After 37 years, in the current J&K elections, a faction of  the Jamaat had a change of heart and decided to participate in the democratic exercise. While its entry did not generate much interest in the Valley, in Kulgam, the old rivalry came to the fore once again. As the campaign started, Jamaat’s candidate Reshi targeted Tarigami’s socialist ideology saying it is against the principles of Islam, which could have been a rallying point against the Left leader. But by now, Tarigami has established himself in Kulgam not only as a Communist face, but also as a political leader whose single-point focus is on development and the day-to-day issues of the people.

The residents of the villages in Kulgam swear by his development work, especially the black-topped roads that snake through far-off villages, orchards and paddy fields.

While Tarigami’s manifesto has always been centred on development, in his campaign for this election, he also talked about identity, Article 370, alleged “anti-Muslim” policies of the Narendra Modi government and the larger Kashmir issue. The Jamaat candidates failed to counter him.
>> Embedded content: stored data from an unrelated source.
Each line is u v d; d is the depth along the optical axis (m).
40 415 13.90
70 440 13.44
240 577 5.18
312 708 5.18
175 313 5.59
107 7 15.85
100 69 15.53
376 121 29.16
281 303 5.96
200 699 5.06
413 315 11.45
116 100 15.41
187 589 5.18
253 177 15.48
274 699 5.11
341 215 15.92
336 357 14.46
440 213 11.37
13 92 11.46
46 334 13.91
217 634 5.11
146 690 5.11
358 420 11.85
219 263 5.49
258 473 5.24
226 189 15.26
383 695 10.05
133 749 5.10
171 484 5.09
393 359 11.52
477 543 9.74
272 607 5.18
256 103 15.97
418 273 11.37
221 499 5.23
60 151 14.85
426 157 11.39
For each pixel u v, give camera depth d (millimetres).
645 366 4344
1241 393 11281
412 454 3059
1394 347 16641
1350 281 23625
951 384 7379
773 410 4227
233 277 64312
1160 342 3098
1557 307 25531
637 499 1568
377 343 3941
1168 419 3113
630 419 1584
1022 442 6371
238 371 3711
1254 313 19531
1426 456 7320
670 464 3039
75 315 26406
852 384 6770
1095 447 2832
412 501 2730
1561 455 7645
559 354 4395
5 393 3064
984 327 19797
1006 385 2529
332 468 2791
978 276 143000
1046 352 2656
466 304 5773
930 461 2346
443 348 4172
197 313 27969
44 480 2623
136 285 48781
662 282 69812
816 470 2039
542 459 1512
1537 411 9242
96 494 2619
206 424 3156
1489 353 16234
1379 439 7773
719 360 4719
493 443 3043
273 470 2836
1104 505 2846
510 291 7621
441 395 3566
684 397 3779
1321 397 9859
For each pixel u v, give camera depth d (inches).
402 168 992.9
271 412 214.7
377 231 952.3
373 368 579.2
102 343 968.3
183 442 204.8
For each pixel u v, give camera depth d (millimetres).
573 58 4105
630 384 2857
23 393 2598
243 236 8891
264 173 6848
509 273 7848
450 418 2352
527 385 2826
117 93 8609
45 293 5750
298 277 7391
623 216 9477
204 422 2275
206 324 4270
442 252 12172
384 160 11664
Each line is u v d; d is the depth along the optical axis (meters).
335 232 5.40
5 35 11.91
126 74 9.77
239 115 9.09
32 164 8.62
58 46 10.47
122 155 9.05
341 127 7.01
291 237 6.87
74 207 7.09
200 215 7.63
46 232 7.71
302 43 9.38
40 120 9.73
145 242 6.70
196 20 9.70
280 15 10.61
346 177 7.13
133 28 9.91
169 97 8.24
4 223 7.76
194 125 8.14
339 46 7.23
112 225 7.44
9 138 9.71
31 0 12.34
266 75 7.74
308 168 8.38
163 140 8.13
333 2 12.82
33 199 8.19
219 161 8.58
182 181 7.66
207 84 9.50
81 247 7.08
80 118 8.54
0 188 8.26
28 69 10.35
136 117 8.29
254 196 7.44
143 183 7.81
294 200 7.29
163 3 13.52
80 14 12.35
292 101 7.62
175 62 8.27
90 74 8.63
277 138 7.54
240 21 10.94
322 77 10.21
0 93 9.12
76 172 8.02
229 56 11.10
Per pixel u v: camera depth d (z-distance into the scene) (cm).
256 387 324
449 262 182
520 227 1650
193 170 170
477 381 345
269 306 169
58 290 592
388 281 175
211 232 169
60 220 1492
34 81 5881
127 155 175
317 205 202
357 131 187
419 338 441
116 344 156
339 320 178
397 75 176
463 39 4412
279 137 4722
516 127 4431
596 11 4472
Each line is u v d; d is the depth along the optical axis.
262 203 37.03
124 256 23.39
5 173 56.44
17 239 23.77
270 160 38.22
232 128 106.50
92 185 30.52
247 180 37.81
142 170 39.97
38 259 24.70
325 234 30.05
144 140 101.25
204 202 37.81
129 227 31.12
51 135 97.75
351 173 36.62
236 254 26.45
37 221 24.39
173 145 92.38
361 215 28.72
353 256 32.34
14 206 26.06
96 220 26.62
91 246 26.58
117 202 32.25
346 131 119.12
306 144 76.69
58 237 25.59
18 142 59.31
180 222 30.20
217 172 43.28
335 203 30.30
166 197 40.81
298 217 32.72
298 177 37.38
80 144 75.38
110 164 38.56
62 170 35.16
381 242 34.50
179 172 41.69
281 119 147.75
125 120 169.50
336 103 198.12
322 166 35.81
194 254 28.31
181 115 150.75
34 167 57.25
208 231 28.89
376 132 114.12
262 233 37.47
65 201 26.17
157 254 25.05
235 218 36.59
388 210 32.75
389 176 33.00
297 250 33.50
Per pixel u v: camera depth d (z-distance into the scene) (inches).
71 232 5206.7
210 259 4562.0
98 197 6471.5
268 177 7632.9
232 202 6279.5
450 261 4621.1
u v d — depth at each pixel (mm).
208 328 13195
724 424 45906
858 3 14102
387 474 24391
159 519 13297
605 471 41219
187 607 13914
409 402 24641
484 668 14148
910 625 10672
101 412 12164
A party that was at the forefront of militancy for three decades did not talk about the Kashmir issue,  Article 370 or human rights. There was anger within its cadre and while some of them did not vote, some others supported Tarigami, who was also backed by the NC-Congress combine. And this time, he did not squeeze through by a few hundred votes, but clinched his Kulgam bastion by over 7,800 votes.